Department of General Biophysics, Institute of Biophysics, Faculty of Biology and Environmental Protection, University of Lodz, Pomorska 141/143, 90-236 Lodz, Poland.
Department of Clinical and Laboratory Genetics, Medical University of Lodz, Pomorska 251, 92-213 Lodz, Poland.
Biochim Biophys Acta Gene Regul Mech. 2019 Feb;1862(2):198-208. doi: 10.1016/j.bbagrm.2018.10.019. Epub 2018 Nov 8.
Differentiation of human macrophages predisposes these cells to numerous tasks, i.e. killing invading pathogens, and this entails the need for enhanced intracellular defences against stress, including conditions that may increase DNA damage.
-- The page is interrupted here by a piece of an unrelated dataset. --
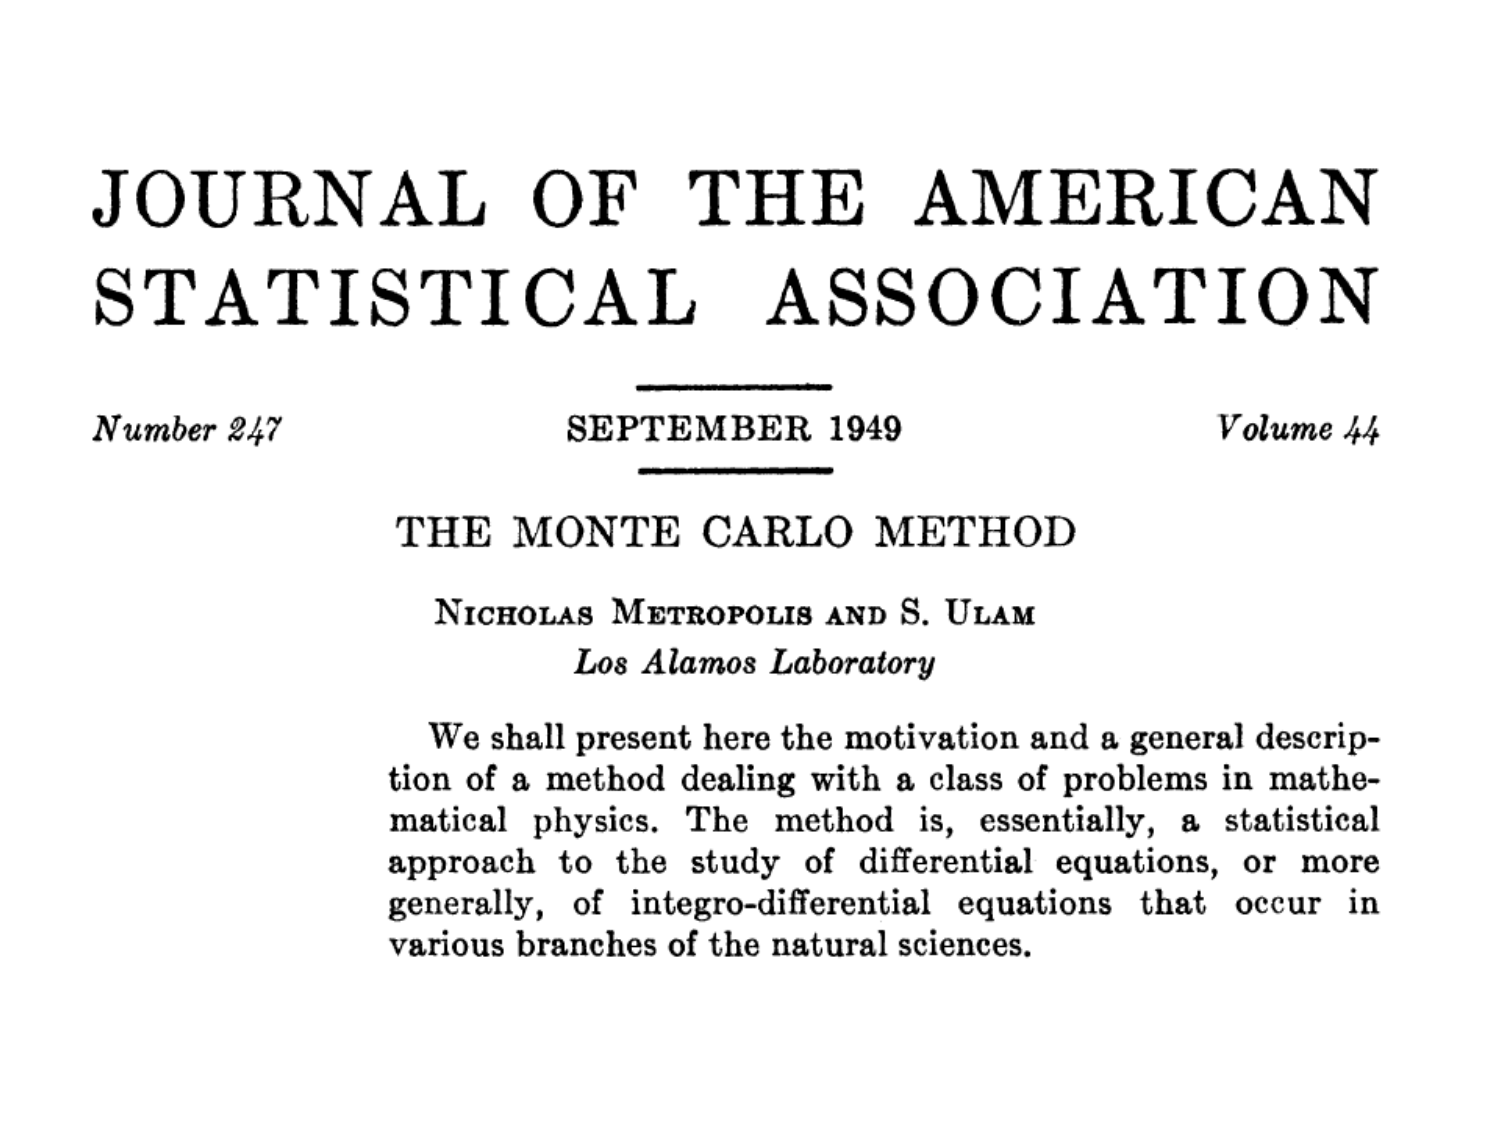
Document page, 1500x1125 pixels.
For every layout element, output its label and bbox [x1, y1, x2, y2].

picture [34, 128, 1466, 997]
Our study shows that expression of DNA repair enzymes, such as PARP1, BRCA1 and XRCC1, are activated during macrophage development by the SWI/SNF chromatin remodelling complex, which serves as a histone acetylation sensor. It recognises and displaces epigenetically marked nucleosomes, thereby enabling transcription. Acetylation is controlled both in monocytes and macrophages by the co-operation of EP300 and HDAC1 activities. Differentiation modulates the activities of individual components of EP300-HDAC1-SWI/SNF functional unit and entails recruitment of PBAF to gene promoters. In monocytes, histone-deacetylated promoters of repressed PARP1, BRCA1 and XRCC1 respond only to HDAC inhibition, with an opening of the chromatin structure by BRM, whereas in macrophages both EP300 and HDAC1 contribute to the fine-tuning of nucleosomal acetylation, with HDAC1 remaining active and the balance of EP300 and HDAC1 activities controlling nucleosome eviction by BRG1-containing SWI/SNF. Since EP300-HDAC1-SWI/SNF operates at the level of gene promoters characterized simultaneously by the presence of E2F binding site(s) and CpG island(s), this allows cells to adjust PARP1, BRCA1 and XRCC1 transcription to the differentiation mode and to restart cell cycle progression. Thus, mutual interdependence between acetylase and deacetylase activities defines the acetylation-dependent code for regulation of histone density and gene transcription by SWI/SNF, notably on gene promoters of DNA repair enzymes.
人巨噬细胞的分化使这些细胞能够完成许多任务,例如杀死入侵的病原体,这需要增强细胞内的应激防御能力,包括可能增加 DNA 损伤的情况。我们的研究表明,DNA 修复酶的表达,如 PARP1、BRCA1 和 XRCC1,在巨噬细胞发育过程中被 SWI/SNF 染色质重塑复合物激活,该复合物作为组蛋白乙酰化传感器。它识别并取代表观遗传标记的核小体,从而实现转录。乙酰化在单核细胞和巨噬细胞中都由 EP300 和 HDAC1 活性的合作控制。分化调节 EP300-HDAC1-SWI/SNF 功能单元的各个组件的活性,并需要将 PBAF 募集到基因启动子。在单核细胞中,受抑制的 PARP1、BRCA1 和 XRCC1 的组蛋白去乙酰化启动子仅对 HDAC 抑制有反应,通过 BRM 打开染色质结构,而在巨噬细胞中,EP300 和 HDAC1 都有助于核小体乙酰化的微调,HDAC1 保持活性,EP300 和 HDAC1 活性的平衡通过含有 BRG1 的 SWI/SNF 控制核小体驱逐。由于 EP300-HDAC1-SWI/SNF 在基因启动子水平上发挥作用,这些启动子同时具有 E2F 结合位点(s)和 CpG 岛(s),这允许细胞根据分化模式调节 PARP1、BRCA1 和 XRCC1 的转录,并重新启动细胞周期进程。因此,乙酰基转移酶和去乙酰化酶活性之间的相互依存关系定义了 SWI/SNF 调节组蛋白密度和基因转录的依赖于乙酰化的密码,特别是在 DNA 修复酶的基因启动子上。